WHAT IS ASKED
Format the rows as a numbered list, starting with the line containing "phylum: Chordata" and running through the last row, both included. Leave out any blank lines.

_____

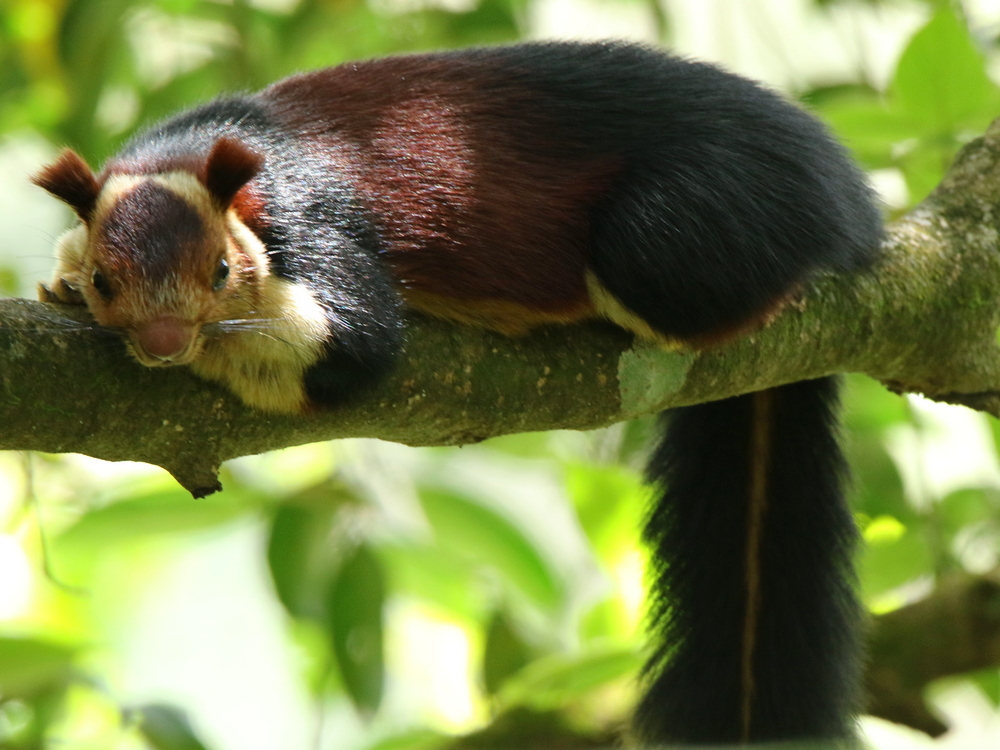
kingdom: Animalia
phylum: Chordata
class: Mammalia
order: Rodentia
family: Sciuridae
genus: Ratufa
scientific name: Ratufa indica
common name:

_____

OUTPUT OF THE TASK
1. phylum: Chordata
2. class: Mammalia
3. order: Rodentia
4. family: Sciuridae
5. genus: Ratufa
6. scientific name: Ratufa indica
7. common name:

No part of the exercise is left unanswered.